The CernVM File System (CernVM-FS) is a read-only file system designed to deliver scientific software onto virtual machines and physical worker nodes in a fast, scalable, and reliable way. Files and file metadata are downloaded on demand and aggressively cached. For the distribution of files, CernVM-FS uses a standard HTTP [BernersLee96]_ [Fielding99]_ transport, which allows exploitation of a variety of web caches, including commercial content delivery networks. CernVM-FS ensures data authenticity and integrity over these possibly untrusted caches and connections. The CernVM-FS software comprises client-side software to mount "CernVM-FS repositories" (similar to AFS volumes) as well as a server-side toolkit to create such distributable CernVM-FS repositories.
A CernVM-FS client provides a virtual file system that loads data only on access. In this example, all releases of a sofware package (such as an HEP experiment framework) are hosted as a CernVM-FS repository on a web server.

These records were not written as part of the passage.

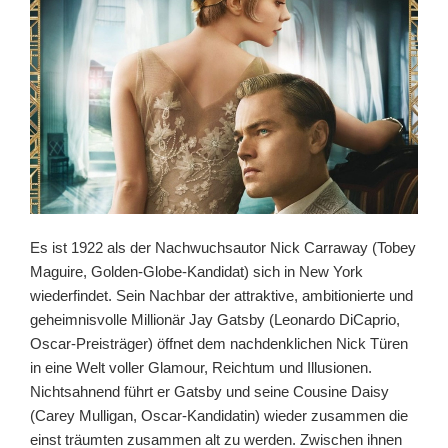
Es ist 1922 als der Nachwuchsautor Nick Carraway (Tobey
Maguire, Golden-Globe-Kandidat) sich in New York
wiederfindet. Sein Nachbar der attraktive, ambitionierte und
geheimnisvolle Millionär Jay Gatsby (Leonardo DiCaprio,
Oscar-Preisträger) öffnet dem nachdenklichen Nick Türen
in eine Welt voller Glamour, Reichtum und Illusionen.
Nichtsahnend führt er Gatsby und seine Cousine Daisy
(Carey Mulligan, Oscar-Kandidatin) wieder zusammen die
einst träumten zusammen alt zu werden. Zwischen ihnen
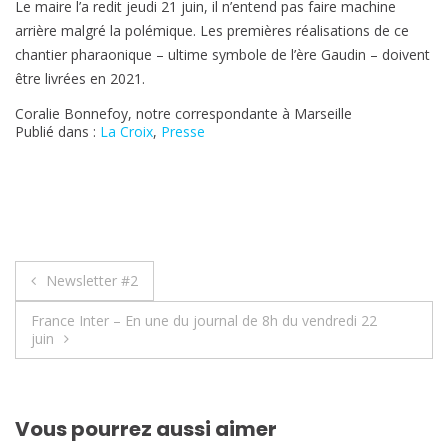
Le maire l’a redit jeudi 21 juin, il n’entend pas faire machine
arrière malgré la polémique. Les premières réalisations de ce
chantier pharaonique – ultime symbole de l’ère Gaudin – doivent
être livrées en 2021.
Coralie Bonnefoy, notre correspondante à Marseille
Publié dans :
La Croix
,
Presse
Navigation
Newsletter #2
de
France Inter – En une du journal de 8h du vendredi 22
juin
l’article
Vous pourrez aussi aimer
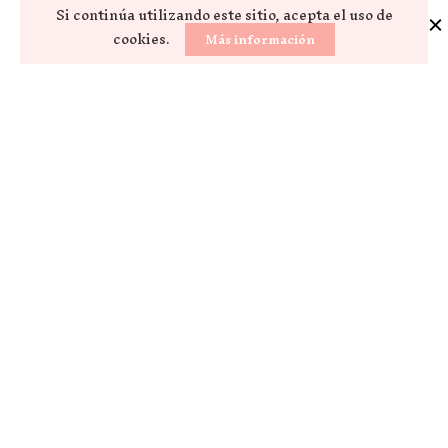
Si continúa utilizando este sitio, acepta el uso de
cookies.
Más información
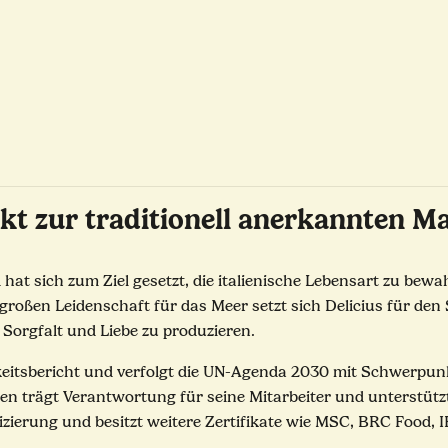
kt zur traditionell anerkannten M
d hat sich zum Ziel gesetzt, die italienische Lebensart zu b
 großen Leidenschaft für das Meer setzt sich Delicius für den
 Sorgfalt und Liebe zu produzieren.
gkeitsbericht und verfolgt die UN-Agenda 2030 mit Schwerpun
trägt Verantwortung für seine Mitarbeiter und unterstützt l
fizierung und besitzt weitere Zertifikate wie MSC, BRC Food, I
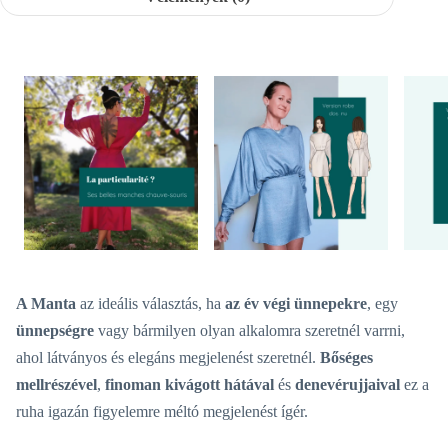
A Manta
az ideális választás, ha
az év végi ünnepekre
, egy
ünnepségre
vagy bármilyen olyan alkalomra szeretnél varrni,
ahol látványos és elegáns megjelenést szeretnél.
Bőséges
mellrészével
,
finoman kivágott hátával
és
denevérujjaival
ez a
ruha igazán figyelemre méltó megjelenést ígér.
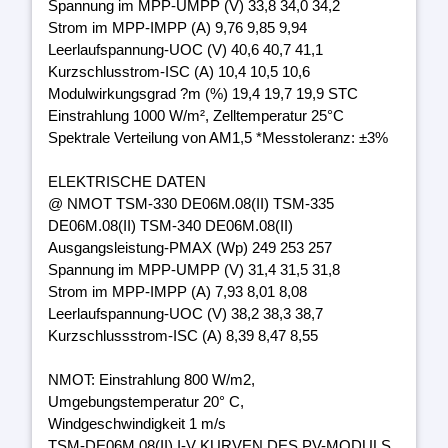
Spannung im MPP-UMPP (V) 33,8 34,0 34,2
Strom im MPP-IMPP (A) 9,76 9,85 9,94
Leerlaufspannung-UOC (V) 40,6 40,7 41,1
Kurzschlusstrom-ISC (A) 10,4 10,5 10,6
Modulwirkungsgrad ?m (%) 19,4 19,7 19,9 STC
Einstrahlung 1000 W/m², Zelltemperatur 25°C
Spektrale Verteilung von AM1,5 *Messtoleranz: ±3%
ELEKTRISCHE DATEN
@ NMOT TSM-330 DE06M.08(II) TSM-335
DE06M.08(II) TSM-340 DE06M.08(II)
Ausgangsleistung-PMAX (Wp) 249 253 257
Spannung im MPP-UMPP (V) 31,4 31,5 31,8
Strom im MPP-IMPP (A) 7,93 8,01 8,08
Leerlaufspannung-UOC (V) 38,2 38,3 38,7
Kurzschlussstrom-ISC (A) 8,39 8,47 8,55
NMOT: Einstrahlung 800 W/m2,
Umgebungstemperatur 20° C,
Windgeschwindigkeit 1 m/s
TSM-DE06M.08(II) I-V KURVEN DES PV-MODULS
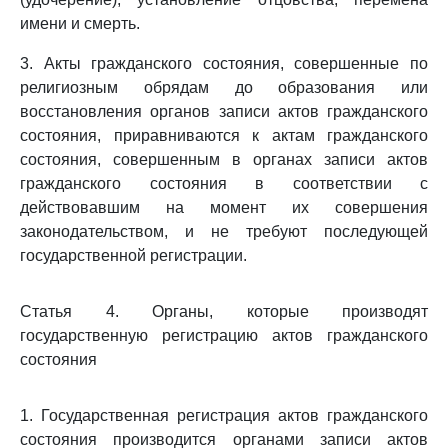
имени и смерть.
3. Акты гражданского состояния, совершенные по
религиозным обрядам до образования или
восстановления органов записи актов гражданского
состояния, приравниваются к актам гражданского
состояния, совершенным в органах записи актов
гражданского состояния в соответствии с
действовавшим на момент их совершения
законодательством, и не требуют последующей
государственной регистрации.
Статья 4. Органы, которые производят
государственную регистрацию актов гражданского
состояния
1. Государственная регистрация актов гражданского
состояния производится органами записи актов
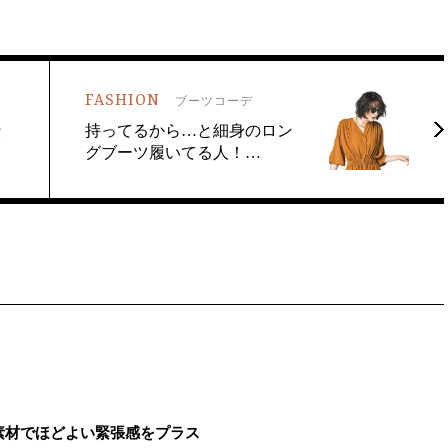
FASHION
ブーツコーデ
仕
持ってるから…と細身のロン
グブーツ履いてる人！…
素材でほどよい緊張感をプラス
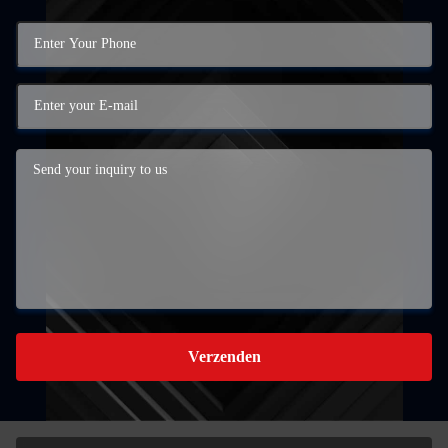
Verzenden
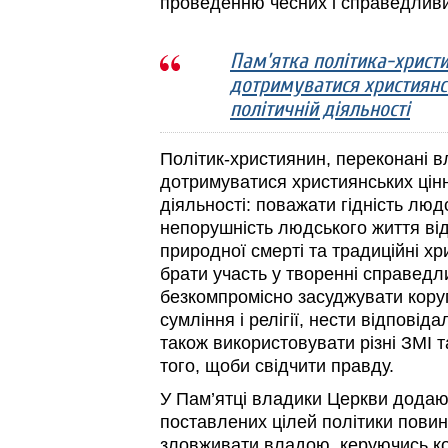
проведенню чесних і справедливи
Пам’ятка політика-христ
дотримуватися християнсь
політичній діяльності
Політик-християнин, переконані в
дотримуватися християнських цінн
діяльності: поважати гідність людс
непорушність людського життя від 
природної смерті та традиційні хри
брати участь у творенні справедл
безкомпромісно засуджувати кору
сумління і релігії, нести відповід
також використовувати різні ЗМІ 
того, щоби свідчити правду.
У Пам’ятці владики Церкви додаю
поставлених цілей політики повин
зловживати владою, керуючись к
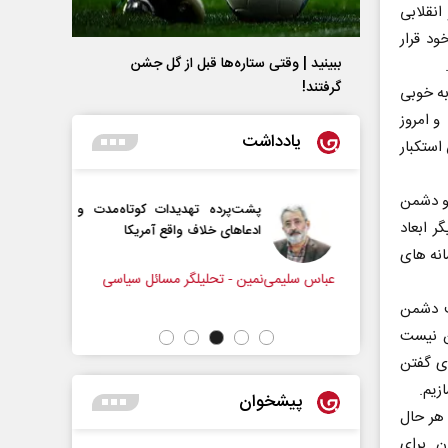
نقلابی
د قرار
ببینید | وقتی ستاره‌ها قبل از گل جشن
گرفتند!
به خوبی
و امروز
یادداشت
استکبار
 و دشمن
رامپ؟
پشت‌پرده تهدیدات کوتاه‏‌مدت و
 ابعاد
ادعا‌های خلاف واقع آمریکا
انه های
ل سیاسی
عباس سلیمی‌نمین - تحلیلگر مسائل سیاسی
رحمت‌الله
مجلس
دف دشمن
ن نیست
ای گفتن
زیم.
پیشخوان
 هر حال
ان برای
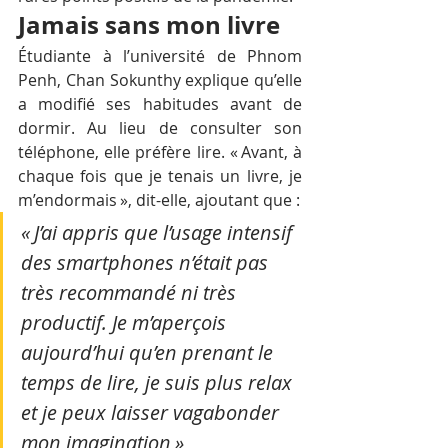
Jamais sans mon livre
Étudiante à l’université de Phnom 
Penh, Chan Sokunthy explique qu’elle 
a modifié ses habitudes avant de 
dormir. Au lieu de consulter son 
téléphone, elle préfère lire. « Avant, à 
chaque fois que je tenais un livre, je 
m’endormais », dit-elle, ajoutant que : 
« J’ai appris que l’usage intensif 
des smartphones n’était pas 
très recommandé ni très 
productif. Je m’aperçois 
aujourd’hui qu’en prenant le 
temps de lire, je suis plus relax 
et je peux laisser vagabonder 
mon imagination »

The first implementation of CernVM-FS was based on grow-fs [Compostella10]_ [Thain05]_, which was originally provided as one of the private file system options available in Parrot. Ever since the design evolved and diverged, taking into account the works on HTTP- Fuse [Suzaki06]_ and content-delivery networks [Freedman03]_ [Nygren10]_ [Tolia03]_. Its current implementation provides the following key features:
- Use of the the Fuse kernel module that comes with in-kernel caching of file attributes
- Cache quota management
- Use of a content addressable storage format resulting in immutable files and automatic file de-duplication
- Possibility to split a directory hierarchy into sub catalogs at user-defined levels
- Automatic updates of file catalogs controlled by a time to live stored inside file catalogs
- Digitally signed repositories
- Transparent file compression/decompression and transparent file chunking
- Capability to work in offline mode providing that all required files are cached
- File system versioning
- File system hotpatching
- Dynamic expansion of environment variables embedded in symbolic links
- Support for extended attributes, such as file capabilities and SElinux attributes
- Automatic mirror server selection based on geographic proximity
- Automatic load-balancing of proxy servers
- Support for WPAD/PAC auto-configuration of proxy servers
- Efficient replication of repositories
- Possibility to use S3 compatible storage instead of a file system as repository storage
In contrast to general purpose network file systems such as nfs or afs, CernVM-FS is particularly crafted for fast and scalable software distribution. Running and compiling software is a use case general purpose distributed file systems are not optimized for. In contrast to virtual machine images or Docker images, software installed in CernVM-FS does not need to be further packaged. Instead it is distributed and versioned file-by-file. In order to create and update a CernVM-FS repository, a distinguished machine, the so-called Release Manager Machine, is used. On such a release manager machine, a CernVM-FS repository is mounted in read/write mode by means of a union file system [Wright04]_. The union file system overlays the CernVM-FS read-only mount point by a writable scratch area. The CernVM-FS server tool kit merges changes written to the scratch area into the CernVM-FS repository. Merging and publishing changes can be triggered at user-defined points in time; it is an atomic operation. As such, a CernVM-FS repository is similar to a repository in the sense of a versioning system.
On the client, only data and metadata of the software releases that are actually used are downloaded and cached.